Suicide and suicide attempts are serious public health problems and issues of societal concern. Rates of suicide have been on the rise for more than a decade and the costs stretch well into the billions of dollars each year. While suicide is a rare outcome statistically, it has a far-reaching effect. Each of us likely interacts with suicide survivors and with those who think of suicide on a daily basis—at home, at work, and in our communities.
Suicide rates are highest among American Indian, Alaska Native, and White populations, consistent with national rates. However, these broad categorizations can mask lower or higher rates in certain subgroups.
As a healthcare professional, it isn’t easy to ask a patient about suicide. How you structure the interview and how you assess safety, lethality, and intent is important. Asking about and reducing a person’s access to lethal means can prevent a suicide.
Healthcare providers can be more effective understanding suicide warning signs and recognizing when a person is at imminent risk for self-harm. Understand that your patient may feel ashamed and stigmatized and may be reluctant to ask for help. Educating yourself about risk factors and the lethal objects that are commonly used in suicide attempts can help you identify when someone is at risk.
Because risk occurs on a continuum, assessment, management, and referrals are different for each situation. A number of barriers have affected our ability to reduce suicide in the U.S., including stigma, lack of access to mental illness treatment, and fear of discussing suicidal thoughts. Fortunately, suicide is preventable, and there has been some success with prevention programs, education, community support programs, and mental health management.
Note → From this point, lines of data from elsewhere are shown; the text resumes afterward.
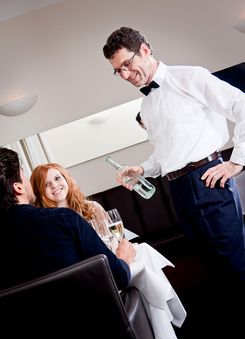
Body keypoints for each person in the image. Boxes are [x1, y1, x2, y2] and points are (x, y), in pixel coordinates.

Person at [103, 26, 245, 284]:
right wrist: (142, 169)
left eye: (127, 64)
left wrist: (237, 162)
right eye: (118, 70)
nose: (124, 74)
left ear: (145, 50)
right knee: (212, 267)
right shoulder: (146, 106)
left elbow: (241, 105)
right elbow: (166, 154)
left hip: (208, 181)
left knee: (234, 263)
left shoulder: (190, 77)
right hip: (178, 191)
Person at [0, 147, 136, 291]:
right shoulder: (65, 219)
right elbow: (118, 277)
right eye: (24, 175)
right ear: (18, 187)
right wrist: (124, 259)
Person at [30, 162, 118, 251]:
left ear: (66, 179)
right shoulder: (44, 224)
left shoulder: (93, 207)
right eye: (46, 184)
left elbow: (113, 242)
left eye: (57, 178)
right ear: (39, 192)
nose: (54, 185)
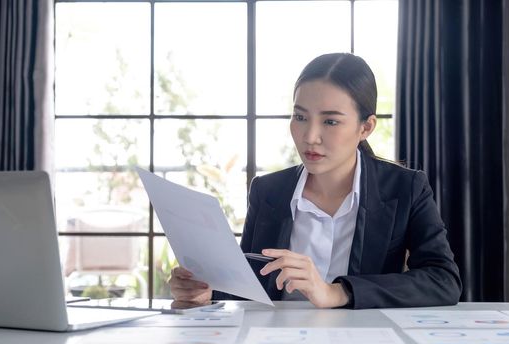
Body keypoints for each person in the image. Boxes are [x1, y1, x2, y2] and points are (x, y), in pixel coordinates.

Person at [168, 53, 462, 309]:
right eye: (300, 117)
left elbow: (443, 279)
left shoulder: (405, 188)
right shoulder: (267, 192)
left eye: (330, 121)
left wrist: (337, 291)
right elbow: (251, 288)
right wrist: (205, 290)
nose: (310, 136)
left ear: (366, 127)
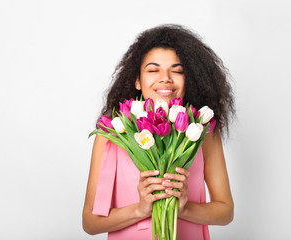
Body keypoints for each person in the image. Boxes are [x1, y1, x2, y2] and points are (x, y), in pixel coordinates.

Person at [82, 24, 234, 239]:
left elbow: (226, 211)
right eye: (153, 70)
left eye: (178, 71)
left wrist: (185, 208)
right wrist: (140, 209)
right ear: (137, 80)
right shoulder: (111, 136)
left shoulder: (202, 131)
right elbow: (90, 222)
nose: (165, 78)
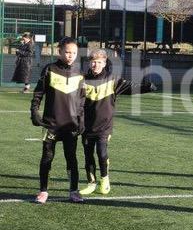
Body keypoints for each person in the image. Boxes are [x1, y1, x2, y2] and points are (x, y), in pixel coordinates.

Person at [79, 49, 156, 196]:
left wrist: (147, 87)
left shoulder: (112, 79)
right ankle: (91, 183)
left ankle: (104, 179)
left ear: (104, 63)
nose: (96, 65)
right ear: (89, 63)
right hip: (86, 126)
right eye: (93, 62)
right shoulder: (82, 80)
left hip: (104, 126)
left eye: (99, 62)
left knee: (101, 153)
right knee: (88, 155)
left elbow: (130, 87)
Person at [30, 37, 86, 204]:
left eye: (74, 53)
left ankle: (74, 191)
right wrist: (34, 112)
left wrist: (81, 120)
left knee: (71, 158)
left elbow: (82, 101)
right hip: (51, 124)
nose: (70, 55)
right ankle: (43, 191)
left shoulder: (80, 73)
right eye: (67, 52)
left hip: (71, 125)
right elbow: (38, 93)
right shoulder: (50, 69)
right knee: (47, 157)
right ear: (59, 51)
Pharmacologic treatment can include medications, addressing substance use disorders, and developing and monitoring a safety plan. Pharmacologic treatment may be helpful in managing underlying mental disorders and the danger of repeated or more dangerous self-directed violence.
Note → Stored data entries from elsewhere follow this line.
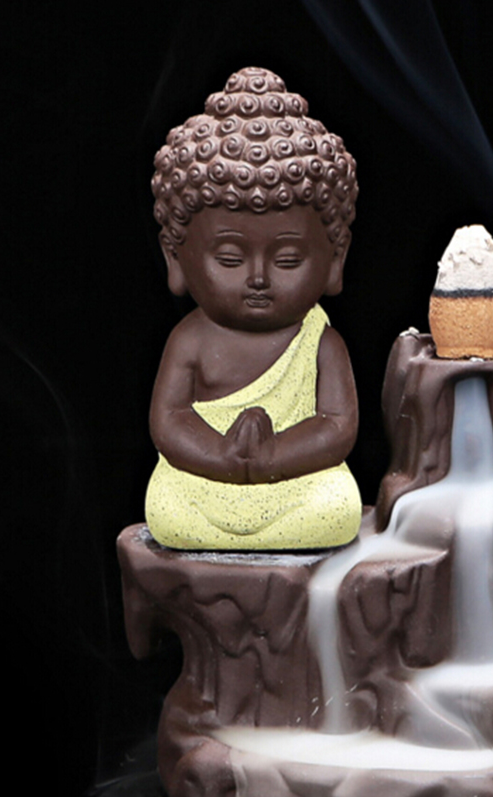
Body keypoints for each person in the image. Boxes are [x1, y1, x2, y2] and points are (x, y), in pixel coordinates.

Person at [145, 68, 362, 550]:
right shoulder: (191, 339)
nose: (259, 278)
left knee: (338, 506)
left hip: (294, 482)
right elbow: (170, 419)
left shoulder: (321, 342)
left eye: (287, 260)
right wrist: (222, 456)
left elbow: (337, 426)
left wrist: (273, 456)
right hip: (204, 480)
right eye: (229, 259)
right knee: (166, 507)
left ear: (335, 260)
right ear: (175, 259)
Peer support, community engagement and intervention programs, and tribal programs have had success in addressing and reducing the impact of suicide in our communities. Within these programs, as well as the larger medical community, continuity of care has proven to be a critical component of suicide prevention programs.
Military personnel and veterans are at higher risk than the general population for suicidal ideation and suicide. Research has indicated that safe storage of guns, addressing depression and PTSD, and encouraging participation in health-promoting behaviors can reduce suicide in this populations.
Finally, the Veterans Crisis Line and the newly launched 988 Crisis Line provide critical support for people experiencing a psychological crisis that might lead to suicide.